The company’s fiscal year guidance includes a haircut of three percentage points from its revenue growth estimates of 5% to 7%, based on strategic order cancellations tied to supply chain issues.
Revenue was up 3% year over year to $1.3 billion in Under Armour’s quarter that ended March 31. The sportswear brand racked up a $46 million operating loss.
There is no let-up insight into the supply chain troubles plaguing retailers and brands. At Under Armour, the company is working with vendors and customers to cancel planned orders affected specifically by supply chain delays, capacity issues, and “emergent COVID-19 impacts in China,” where the pandemic has brought Shanghai to a standstill this year and disrupted other cities, including Bejing.

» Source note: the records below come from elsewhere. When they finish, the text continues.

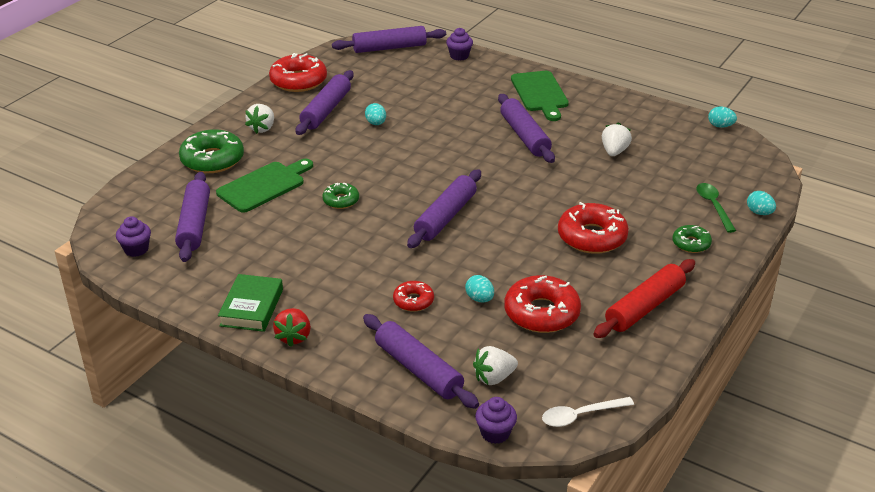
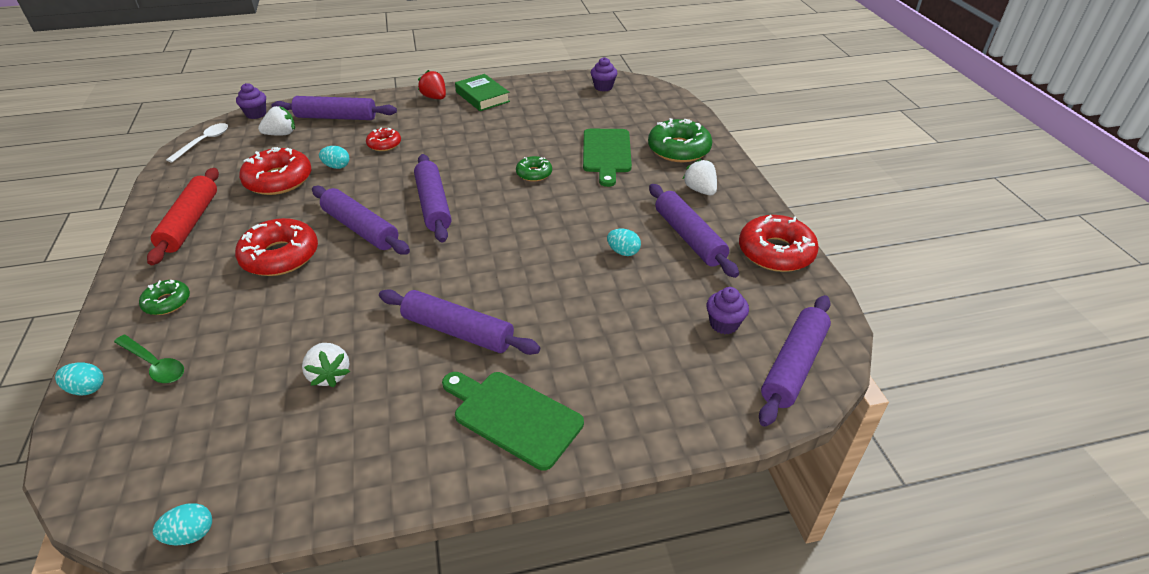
camera: 135 degrees right, 5 degrees up
purple rolling pin [175,172,210,262] -> purple rolling pin moved to [312,186,410,255]
purple cupcake [446,28,473,61] -> purple cupcake moved to [707,287,749,334]
white strawberry [473,346,518,385] -> white strawberry turned 45 degrees clockwise [258,106,295,135]

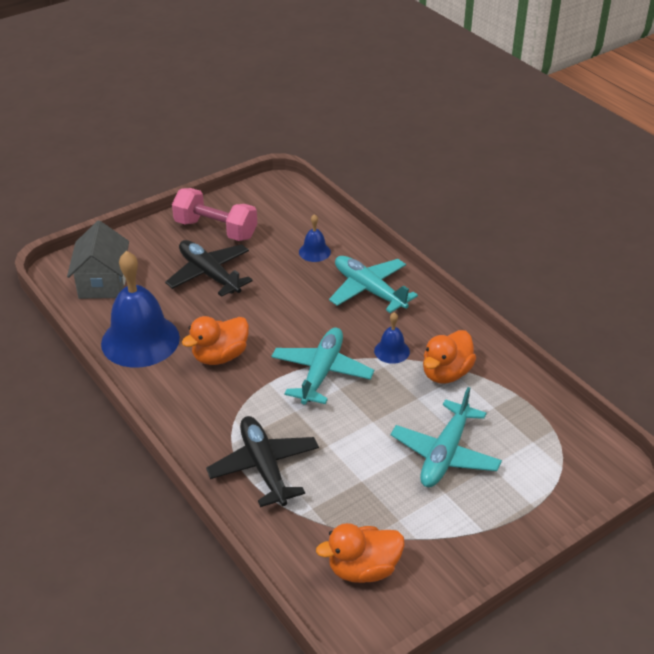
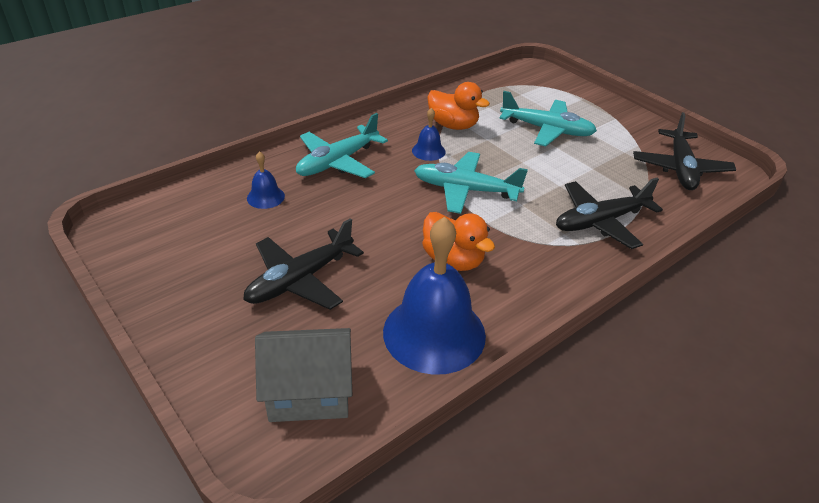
camera: 95 degrees left, 0 degrees up
pink dumbbell [172,188,257,241] -> none
orange duck [316,523,405,583] -> black plane [633,112,736,190]

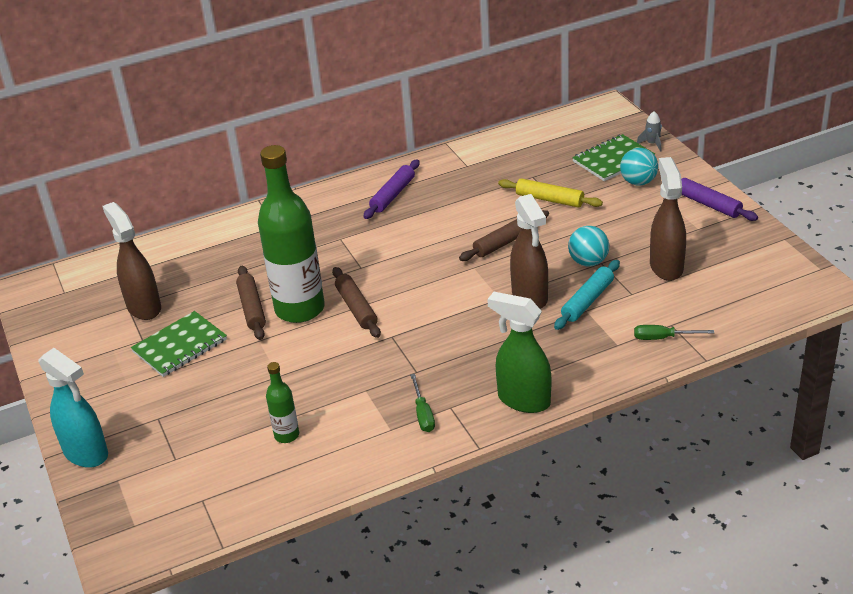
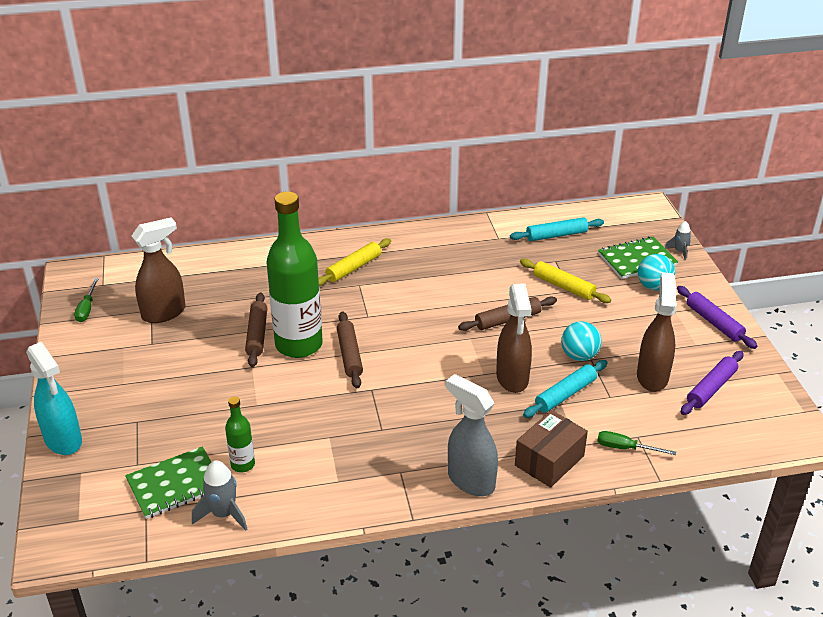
camera: 10 degrees right, 0 degrees up
brown spray bottle [102,202,161,320] -> brown spray bottle turned 75 degrees clockwise [132,218,185,323]
green notebook [131,311,227,377] -> green notebook moved to [125,446,211,519]
purple rolling pin [363,159,420,219] -> purple rolling pin moved to [681,351,744,415]
green screwdriver [410,374,435,432] -> green screwdriver moved to [74,278,99,322]
green spray bottle [487,292,551,413] -> grey spray bottle [446,374,498,496]
none -> grey rocket [192,460,247,531]
none -> yellow rolling pin [318,238,391,286]
none -> turquoise rolling pin [510,217,604,241]
none -> brown box [515,410,588,488]

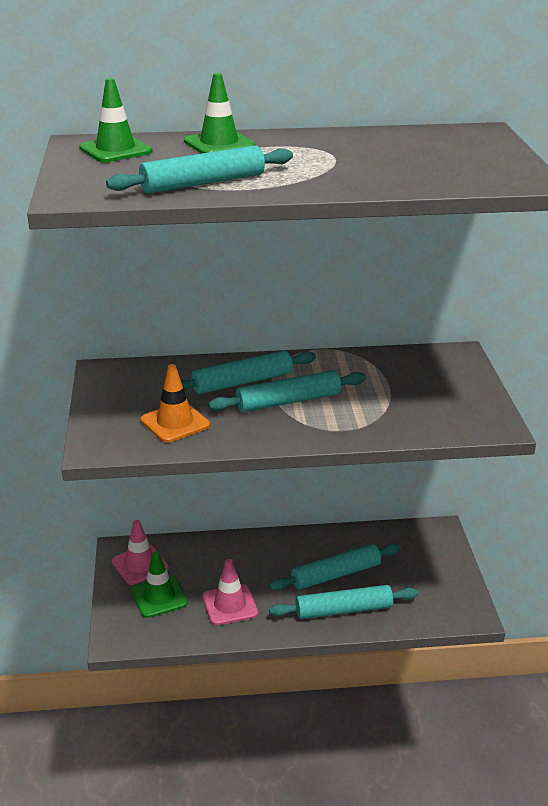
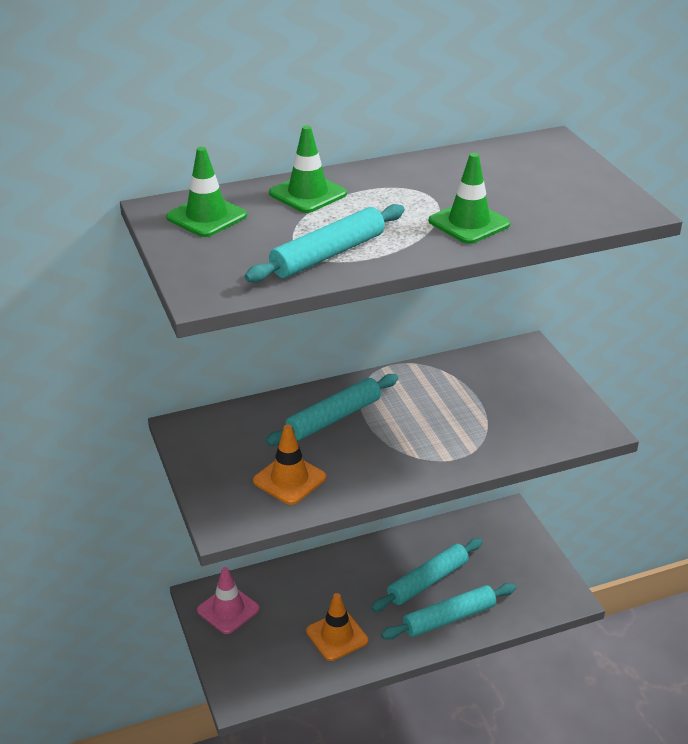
camera: 15 degrees left, 5 degrees up
green traffic cone [131,551,188,618] -> green traffic cone moved to [429,153,510,244]
pink traffic cone [203,559,258,625] -> orange traffic cone [306,593,368,661]
turquoise rolling pin [208,370,366,412] -> none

The supply chain is also weighing on Under Armour’s profitability, with the company projecting margins to be smaller by 150 to 200 basis points compared to last year in part because of freight and product inflation.
On a conference call, Under Armour Chief Financial Officer David Bergman said that freight costs remain the biggest headwind, with ocean freight costs significantly higher than previously expected for the current quarter and not much relief in sight for the year. The company also had to increase its use of air freight during the quarter, making for more loss to gross margin.
The hit to gross margins in the quarter — which was also driven by channel mix and currency fluctuations along with cost inflation — Under Armour was able to partly offset with 120 basis points in “pricing improvements,” Bergman said. That includes higher prices in the brand’s off-price channel and fewer promotions in its direct-to-consumer channel.
As for the cancellations and other issues related to COVID-19 in China, executives said they expect them to lighten as the year unwinds. All of the planned order cancellations are related to supply issues and not demand, CEO Patrik Frisk said on the call.
The supply chain challenges have broader, indirect effects on the industry as well. “Everybody’s inventory is coming in in a somewhat disjointed fashion,” Frisk said. “You could say that in general it’s been hard in our industry to get the right stuff to the right place at the right time. We might have stuff that you can get into the channel, but it’s not necessarily always coordinated.”
Under Armour’s quarter fell short of analyst expectations, and its annual guidance also disappointed analysts. Telsey Advisory Group analysts said that both earnings and guidance “put into question the progress the company made last year on improving the brand and profitability.”
Noting a decline in inventory levels for the quarter, B. Riley Securities analyst Susan Anderson said that Under Armour’s inventory may be too lean. “We believe that leaner inventory levels, especially as companies see elevated in-transit inventories, could be a driver of the topline growth miss due to not having enough inventory to fulfill demand,” Anderson said in a research note.
As for the guidance disappointing Wall Street, Wedbush analysts pointed back to 2021, with management issuing conservative estimates and then beating them regularly. “Furthermore, we continue to like [Under Armour]’s category exposure (bullish on athletic) and we like the work that CEO Patrik Frisk and the team have made to improve the operations of the company,” the analysts said in a note.